The 'Taken' Prequel TV Series Hires A Director With A Particular Set Of Skills
Attention NBC's new Taken prequel series: I don't know what you are. I don't know why you exist. If you are looking for my viewership, I can tell you I cut the cord ages ago. But what I do have is a very particular set of tastes, tastes I have acquired over a brief-but-eventful career. Tastes that make me a nightmare for shows like you. If you give me a reason to care about a young Bryan Mills, that'll be the end of it. I will watch you, I will stream you on Hulu. But if you don't, I will not watch you, I will write smarmy things about you... and I will kill you.
Sorry. That escalated quickly. Anyway, this newfangled Taken show has found a director in Alex Graves, a veteran television director who has worked on shows your probably love.
Deadline reports that Graves will direct and executive produce the Taken pilot, joining writer and executive producer Alex Cary and executive producer Luc Besson, who directed the first film and co-wrote and produced its sequels. Here's how the show was described when it was first announced last September:
Bryan Mills, the character played by Neeson in the movies, is a young man with no wife and kids. ... The series will focus on how Mills acquires his "very particular set of skills" and becomes the character we all know. The series will bend time as it will be set in modern day, not decades in the past.

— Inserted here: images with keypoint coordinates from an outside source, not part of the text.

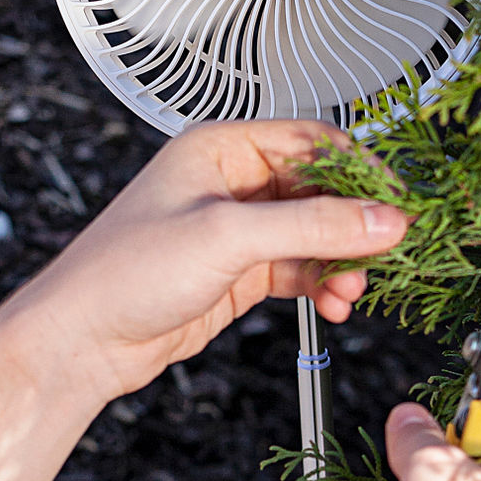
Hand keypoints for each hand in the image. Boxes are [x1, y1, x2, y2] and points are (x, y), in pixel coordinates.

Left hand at [11, 121, 406, 404]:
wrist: (83, 339)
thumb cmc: (124, 272)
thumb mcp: (227, 237)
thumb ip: (312, 226)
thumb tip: (382, 220)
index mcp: (219, 148)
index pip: (312, 141)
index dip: (360, 170)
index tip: (397, 202)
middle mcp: (229, 183)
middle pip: (320, 189)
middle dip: (354, 224)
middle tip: (386, 252)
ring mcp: (235, 230)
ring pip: (313, 234)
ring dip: (340, 260)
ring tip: (352, 288)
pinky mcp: (238, 272)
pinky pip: (298, 268)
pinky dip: (322, 284)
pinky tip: (334, 302)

In other words, this will be show explaining exactly how some ordinary man went from being Just Some Guy to an action hero capable of killing roughly 17% of the European criminal underworld without breaking a sweat. The big issue here is that we'll be stuck watching some some schmuck learn how to be at the badass who gives that famous speech instead of the total badass who delivers that famous speech and actually lives up to his words.
The lack of Liam Neeson (he's busy playing tree monsters and such) is also a bummer, since it's his intense presence that elevates the original Taken from decent schlock into terrific schlock. The less said about the sequels, the better.
But Graves is a solid director and a good choice for an action series like this. Although he got his start directing dramas like The West Wing (for which he won two Emmy awards) and The Practice, he showcased his genre skills by directing episodes of Terra Nova, Game of Thrones, Homeland, and Bloodline. Recently, he served as a director and executive producer on Proof. Graves is the exact kind of guy you spearheading a television pilot.
And we'll leave you with this question to ponder: will the Taken series actually feature someone being taken in every single episode? Otherwise, that title is going to be really weird and it will drive me crazy.